§ **WORK REQUEST**
Repeat the records below exactly.

§ **Dataset entries**
◆ ◆ ◆ ◆
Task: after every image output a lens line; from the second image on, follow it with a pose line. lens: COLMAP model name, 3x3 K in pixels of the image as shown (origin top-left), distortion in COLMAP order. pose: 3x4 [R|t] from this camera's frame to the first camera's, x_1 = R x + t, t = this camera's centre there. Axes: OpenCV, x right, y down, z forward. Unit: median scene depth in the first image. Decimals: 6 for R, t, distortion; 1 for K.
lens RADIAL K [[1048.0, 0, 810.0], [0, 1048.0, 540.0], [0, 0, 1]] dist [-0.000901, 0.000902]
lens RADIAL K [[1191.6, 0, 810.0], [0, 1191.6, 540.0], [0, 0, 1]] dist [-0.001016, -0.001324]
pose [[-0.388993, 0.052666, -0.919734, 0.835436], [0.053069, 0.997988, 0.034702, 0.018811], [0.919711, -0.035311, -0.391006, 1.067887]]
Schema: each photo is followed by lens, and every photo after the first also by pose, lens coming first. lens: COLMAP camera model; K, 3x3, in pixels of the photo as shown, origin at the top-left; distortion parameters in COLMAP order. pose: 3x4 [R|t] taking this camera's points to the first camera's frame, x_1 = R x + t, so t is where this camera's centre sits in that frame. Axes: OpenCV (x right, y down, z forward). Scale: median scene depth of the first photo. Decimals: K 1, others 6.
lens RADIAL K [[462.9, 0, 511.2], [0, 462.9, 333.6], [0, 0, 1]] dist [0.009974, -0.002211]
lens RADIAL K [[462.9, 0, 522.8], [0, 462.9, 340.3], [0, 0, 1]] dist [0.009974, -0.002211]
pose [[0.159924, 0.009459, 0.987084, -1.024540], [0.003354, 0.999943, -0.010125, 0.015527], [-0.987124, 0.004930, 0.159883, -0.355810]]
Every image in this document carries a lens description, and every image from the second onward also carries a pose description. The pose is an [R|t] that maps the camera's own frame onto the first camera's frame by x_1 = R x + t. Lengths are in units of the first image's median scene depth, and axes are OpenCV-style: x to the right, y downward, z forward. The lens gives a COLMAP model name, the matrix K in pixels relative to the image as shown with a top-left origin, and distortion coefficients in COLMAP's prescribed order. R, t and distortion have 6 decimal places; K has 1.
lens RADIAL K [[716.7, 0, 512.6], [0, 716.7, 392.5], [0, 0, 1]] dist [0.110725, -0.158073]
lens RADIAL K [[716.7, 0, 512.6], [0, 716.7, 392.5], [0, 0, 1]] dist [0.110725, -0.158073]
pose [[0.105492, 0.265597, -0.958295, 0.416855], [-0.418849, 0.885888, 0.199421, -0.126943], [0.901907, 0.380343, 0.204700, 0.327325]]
◆ ◆ ◆ ◆
§ **WRITTEN ANSWER**
Task: after every image output a lens line; from the second image on, follow it with a pose line. lens: COLMAP model name, 3x3 K in pixels of the image as shown (origin top-left), distortion in COLMAP order. pose: 3x4 [R|t] from this camera's frame to the first camera's, x_1 = R x + t, t = this camera's centre there. Axes: OpenCV, x right, y down, z forward. Unit: median scene depth in the first image. Decimals: 6 for R, t, distortion; 1 for K.
lens RADIAL K [[1048.0, 0, 810.0], [0, 1048.0, 540.0], [0, 0, 1]] dist [-0.000901, 0.000902]
lens RADIAL K [[1191.6, 0, 810.0], [0, 1191.6, 540.0], [0, 0, 1]] dist [-0.001016, -0.001324]
pose [[-0.388993, 0.052666, -0.919734, 0.835436], [0.053069, 0.997988, 0.034702, 0.018811], [0.919711, -0.035311, -0.391006, 1.067887]]
Schema: each photo is followed by lens, and every photo after the first also by pose, lens coming first. lens: COLMAP camera model; K, 3x3, in pixels of the photo as shown, origin at the top-left; distortion parameters in COLMAP order. pose: 3x4 [R|t] taking this camera's points to the first camera's frame, x_1 = R x + t, so t is where this camera's centre sits in that frame. Axes: OpenCV (x right, y down, z forward). Scale: median scene depth of the first photo. Decimals: K 1, others 6.
lens RADIAL K [[462.9, 0, 511.2], [0, 462.9, 333.6], [0, 0, 1]] dist [0.009974, -0.002211]
lens RADIAL K [[462.9, 0, 522.8], [0, 462.9, 340.3], [0, 0, 1]] dist [0.009974, -0.002211]
pose [[0.159924, 0.009459, 0.987084, -1.024540], [0.003354, 0.999943, -0.010125, 0.015527], [-0.987124, 0.004930, 0.159883, -0.355810]]
Every image in this document carries a lens description, and every image from the second onward also carries a pose description. The pose is an [R|t] that maps the camera's own frame onto the first camera's frame by x_1 = R x + t. Lengths are in units of the first image's median scene depth, and axes are OpenCV-style: x to the right, y downward, z forward. The lens gives a COLMAP model name, the matrix K in pixels relative to the image as shown with a top-left origin, and distortion coefficients in COLMAP's prescribed order. R, t and distortion have 6 decimal places; K has 1.
lens RADIAL K [[716.7, 0, 512.6], [0, 716.7, 392.5], [0, 0, 1]] dist [0.110725, -0.158073]
lens RADIAL K [[716.7, 0, 512.6], [0, 716.7, 392.5], [0, 0, 1]] dist [0.110725, -0.158073]
pose [[0.105492, 0.265597, -0.958295, 0.416855], [-0.418849, 0.885888, 0.199421, -0.126943], [0.901907, 0.380343, 0.204700, 0.327325]]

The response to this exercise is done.